[Extracted data entries]

━━━━━━━━

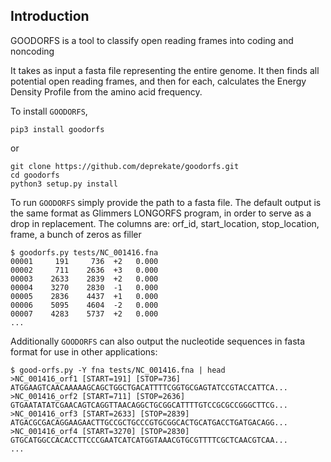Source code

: Introduction
------------

GOODORFS is a tool to classify open reading frames into coding and noncoding

It takes as input a fasta file representing the entire genome.  It then finds all potential open reading frames, and then for each, calculates the Energy Density Profile from the amino acid frequency.

To install `GOODORFS`,
```
pip3 install goodorfs
```
or
```
git clone https://github.com/deprekate/goodorfs.git
cd goodorfs
python3 setup.py install

```

To run `GOODORFS` simply provide the path to a fasta file.  The default output is the same format as Glimmers LONGORFS program, in order to serve as a drop in replacement.
The columns are: orf_id, start_location, stop_location, frame, a bunch of zeros as filler
```
$ goodorfs.py tests/NC_001416.fna
00001     191     736  +2   0.000
00002     711    2636  +3   0.000
00003    2633    2839  +2   0.000
00004    3270    2830  -1   0.000
00005    2836    4437  +1   0.000
00006    5095    4604  -2   0.000
00007    4283    5737  +2   0.000
...
```

Additionally `GOODORFS` can also output the nucleotide sequences in fasta format for use in other applications:
```
$ good-orfs.py -Y fna tests/NC_001416.fna | head
>NC_001416_orf1 [START=191] [STOP=736]
ATGGAAGTCAACAAAAAGCAGCTGGCTGACATTTTCGGTGCGAGTATCCGTACCATTCA...
>NC_001416_orf2 [START=711] [STOP=2636]
GTGAATATATCGAACAGTCAGGTTAACAGGCTGCGGCATTTTGTCCGCGCCGGGCTTCG...
>NC_001416_orf3 [START=2633] [STOP=2839]
ATGACGCGACAGGAAGAACTTGCCGCTGCCCGTGCGGCACTGCATGACCTGATGACAGG...
>NC_001416_orf4 [START=3270] [STOP=2830]
GTGCATGGCCACACCTTCCCGAATCATCATGGTAAACGTGCGTTTTCGCTCAACGTCAA...
...
```

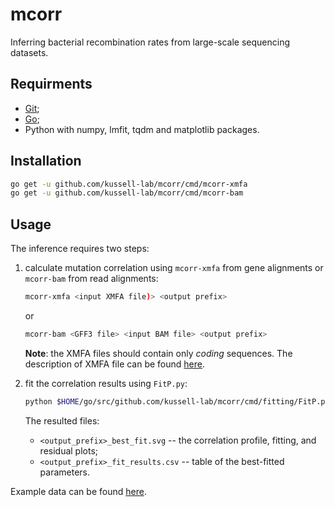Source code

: # mcorr
Inferring bacterial recombination rates from large-scale sequencing datasets.

## Requirments
* [Git](https://git-scm.com/);
* [Go](https://golang.org/);
* Python with numpy, lmfit, tqdm and matplotlib packages.

## Installation
```sh
go get -u github.com/kussell-lab/mcorr/cmd/mcorr-xmfa
go get -u github.com/kussell-lab/mcorr/cmd/mcorr-bam
```

## Usage
The inference requires two steps:

1. calculate mutation correlation using `mcorr-xmfa` from gene alignments or `mcorr-bam` from read alignments:

    ```sh
    mcorr-xmfa <input XMFA file)> <output prefix>
    ```
    or
    ```sh
    mcorr-bam <GFF3 file> <input BAM file> <output prefix>
    ```

    **Note**: the XMFA files should contain only *coding* sequences.
    The description of XMFA file can be found [here](http://darlinglab.org/mauve/user-guide/files.html).

2. fit the correlation results using `FitP.py`:

    ```sh
    python $HOME/go/src/github.com/kussell-lab/mcorr/cmd/fitting/FitP.py <input (mcorr output file)> <output prefix>
    ```

    The resulted files:

    * `<output_prefix>_best_fit.svg` -- the correlation profile, fitting, and residual plots;
    * `<output_prefix>_fit_results.csv` -- table of the best-fitted parameters.

Example data can be found [here](https://github.com/kussell-lab/mcorr_examples).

━━━━━━━━

Search the records above for "github" and copy every line that has it.

#### Task answer
git clone https://github.com/deprekate/goodorfs.git
go get -u github.com/kussell-lab/mcorr/cmd/mcorr-xmfa
go get -u github.com/kussell-lab/mcorr/cmd/mcorr-bam
    python $HOME/go/src/github.com/kussell-lab/mcorr/cmd/fitting/FitP.py <input (mcorr output file)> <output prefix>
Example data can be found [here](https://github.com/kussell-lab/mcorr_examples).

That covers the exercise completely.